The evening begins with Set and Reset/Reset, a restaging of Trisha Brown’s landmark choreography, which was titled Set and Reset (1983). See dancers move with dream-like fluidity to Laurie Anderson’s driving score. Drawing from Brown’s original set of instructions, line up, play with visibility and invisibility, keep to the periphery of the space, act on instinct, and keep it simple, the piece evolves in response to the dancers. Recreated in 2011, 2016, and 2021, Set and Reset/Reset is an example of a living legacy, an iteration of Brown’s choreographic brilliance, in conversation with the impulses and instincts of the dancers you see today. 

Last Shelter by Jeanine Durning

In contrast, Jeanine Durning’s Last Shelter explores the enduring human desire to build something together. Working with precise materials within variable scores, the piece unfolds uniquely for each performance - ever shifting, teetering at the edge of what could be, somewhere between individual agency and collective will. With rigor and care, the dancers surrender to and grapple with time, place, and fate, finding temporary balance in provisional structures and makeshift meanings. The choreography highlights the velocity and precision of each dancer’s decision-making from moment to moment in this act of intimacy to witness the labor and desire of the dancer attending to themselves and one another, in their practice.

Photo : © Camilla Greenwell

About the artists

Black and white portrait of Trisha Brown dancing

Trisha Brown

Trisha Brown (1936-2017) is considered one of the most inventive and influential dancers and choreographers of the second half of the 20th century. She founded her dance company in 1970. In doing so, she embarked on a 40-year odyssey along the many paths of contemporary dance, marked by improvisation and experimentation, pushing back the limits of the body and appropriating unexpected urban and natural spaces (rooftops, walls, galleries, etc.). A creator of more than 100 choreographies and six operas, she was also a visual artist, collaborating over the years with innovative artists including Robert Rauschenberg and Laurie Anderson. 

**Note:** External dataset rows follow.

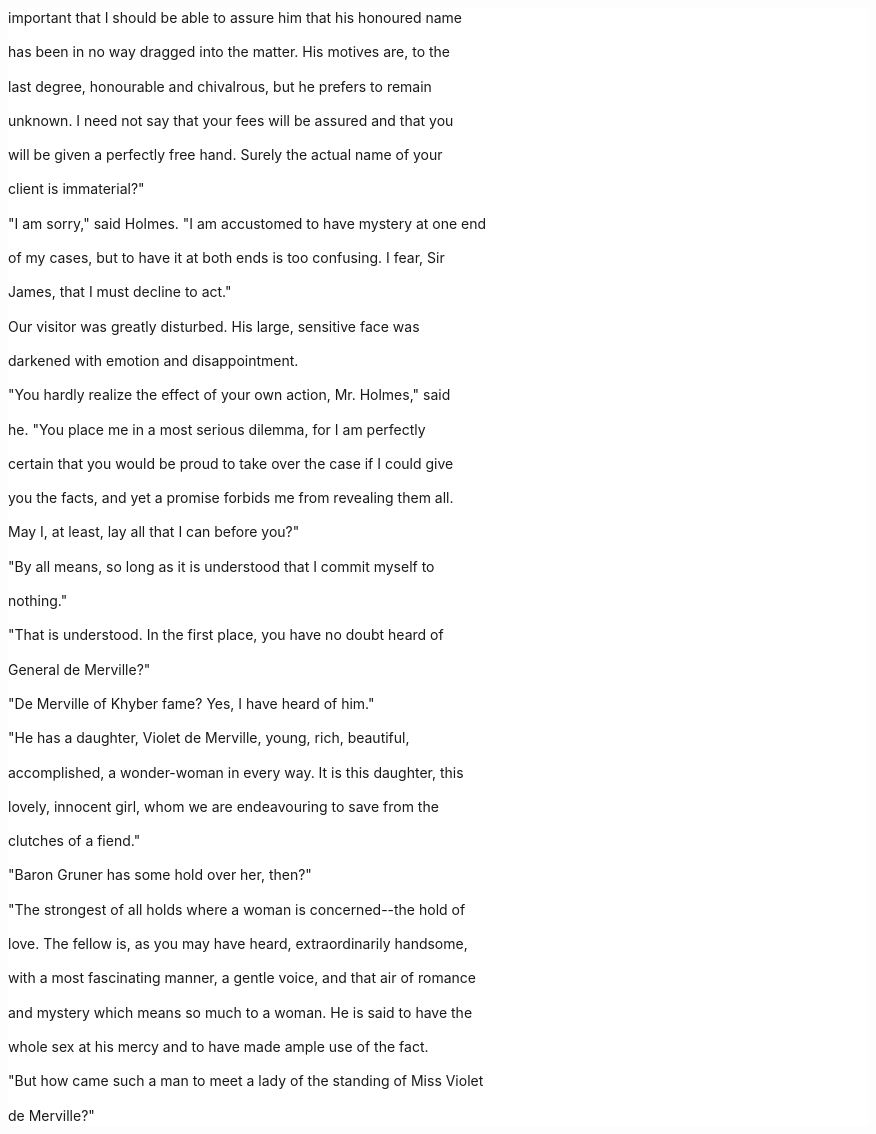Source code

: important that I should be able to assure him that his honoured name

has been in no way dragged into the matter.  His motives are, to the

last degree, honourable and chivalrous, but he prefers to remain

unknown.  I need not say that your fees will be assured and that you

will be given a perfectly free hand.  Surely the actual name of your

client is immaterial?"

"I am sorry," said Holmes.  "I am accustomed to have mystery at one end

of my cases, but to have it at both ends is too confusing.  I fear, Sir

James, that I must decline to act."

Our visitor was greatly disturbed.  His large, sensitive face was

darkened with emotion and disappointment.

"You hardly realize the effect of your own action, Mr. Holmes," said

he.  "You place me in a most serious dilemma, for I am perfectly

certain that you would be proud to take over the case if I could give

you the facts, and yet a promise forbids me from revealing them all.

May I, at least, lay all that I can before you?"

"By all means, so long as it is understood that I commit myself to

nothing."

"That is understood.  In the first place, you have no doubt heard of

General de Merville?"

"De Merville of Khyber fame?  Yes, I have heard of him."

"He has a daughter, Violet de Merville, young, rich, beautiful,

accomplished, a wonder-woman in every way.  It is this daughter, this

lovely, innocent girl, whom we are endeavouring to save from the

clutches of a fiend."

"Baron Gruner has some hold over her, then?"

"The strongest of all holds where a woman is concerned--the hold of

love.  The fellow is, as you may have heard, extraordinarily handsome,

with a most fascinating manner, a gentle voice, and that air of romance

and mystery which means so much to a woman.  He is said to have the

whole sex at his mercy and to have made ample use of the fact.

"But how came such a man to meet a lady of the standing of Miss Violet

de Merville?"
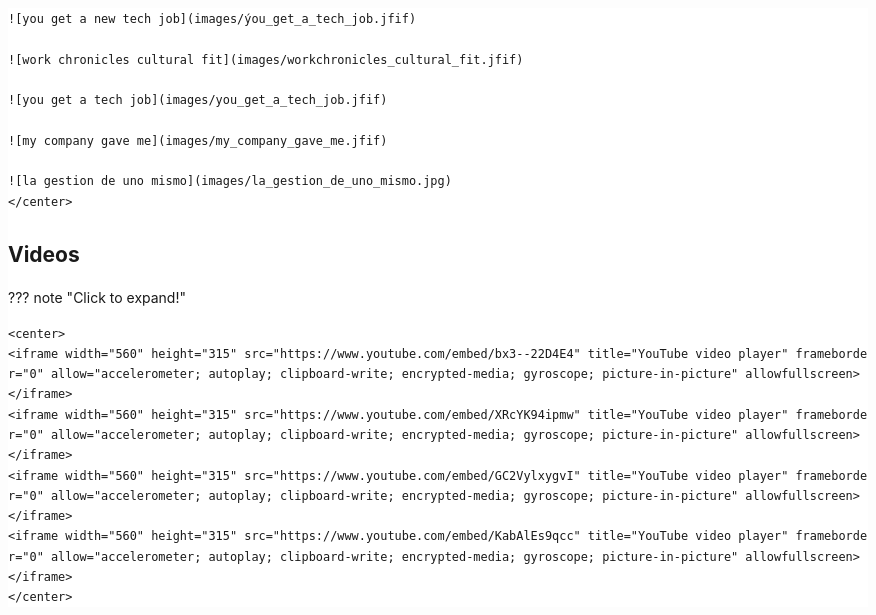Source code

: 	![you get a new tech job](images/ýou_get_a_tech_job.jfif)

	![work chronicles cultural fit](images/workchronicles_cultural_fit.jfif)

	![you get a tech job](images/you_get_a_tech_job.jfif)

	![my company gave me](images/my_company_gave_me.jfif)

	![la gestion de uno mismo](images/la_gestion_de_uno_mismo.jpg)
	</center>

## Videos

??? note "Click to expand!"

	<center>
	<iframe width="560" height="315" src="https://www.youtube.com/embed/bx3--22D4E4" title="YouTube video player" frameborder="0" allow="accelerometer; autoplay; clipboard-write; encrypted-media; gyroscope; picture-in-picture" allowfullscreen></iframe>
	<iframe width="560" height="315" src="https://www.youtube.com/embed/XRcYK94ipmw" title="YouTube video player" frameborder="0" allow="accelerometer; autoplay; clipboard-write; encrypted-media; gyroscope; picture-in-picture" allowfullscreen></iframe>
	<iframe width="560" height="315" src="https://www.youtube.com/embed/GC2VylxygvI" title="YouTube video player" frameborder="0" allow="accelerometer; autoplay; clipboard-write; encrypted-media; gyroscope; picture-in-picture" allowfullscreen></iframe>
	<iframe width="560" height="315" src="https://www.youtube.com/embed/KabAlEs9qcc" title="YouTube video player" frameborder="0" allow="accelerometer; autoplay; clipboard-write; encrypted-media; gyroscope; picture-in-picture" allowfullscreen></iframe>
	</center>


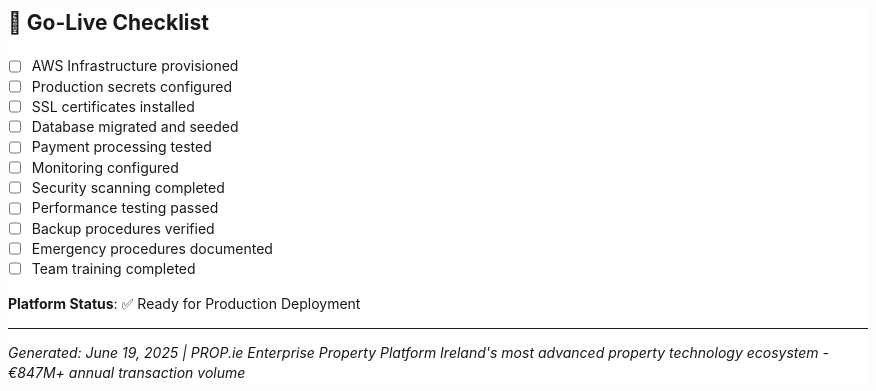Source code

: 
## 🎯 Go-Live Checklist

- [ ] AWS Infrastructure provisioned
- [ ] Production secrets configured
- [ ] SSL certificates installed
- [ ] Database migrated and seeded
- [ ] Payment processing tested
- [ ] Monitoring configured
- [ ] Security scanning completed
- [ ] Performance testing passed
- [ ] Backup procedures verified
- [ ] Emergency procedures documented
- [ ] Team training completed

**Platform Status**: ✅ Ready for Production Deployment

---

*Generated: June 19, 2025 | PROP.ie Enterprise Property Platform*
*Ireland's most advanced property technology ecosystem - €847M+ annual transaction volume*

Photo : Trisha Brown © Johan Elbers

jeanine durning

Jeanine Durning

Jeanine Durning is an Alpert Award winning choreographer and performer from New York whose work has been described by The New Yorker as having both “the potential for philosophical revelation and theatrical disaster.” Since 1998, Durning has created both solo and group works, presenting nationally and internationally. Her most recent projects are centered around a procedural practice she calls nonstopping. In 2010, Durning premiered her critically acclaimed solo inging (based on a practice of nonstop speaking) in Amsterdam, and has since performed the work over 50 times across Europe, the US, and in Canada. In support of her new project dark matter, selfish portrait, in collaboration with Berlin-based sound designer Tian Rotteveel, Durning has received residencies at Seoul Dance Center, Korea and DNK in Sofia, Bulgaria (both through the support of Movement Research, NYC), the Rauschenberg Foundation in Captiva, FL, and multiple residencies at Maggie Allesee National Center for Choreography (MANCC). Durning has had the privilege to collaborate with many choreographers, including David Dorfman, Bebe Miller, Susan Rethorst, Martha Clarke, and Annie B. Parson, to name a few.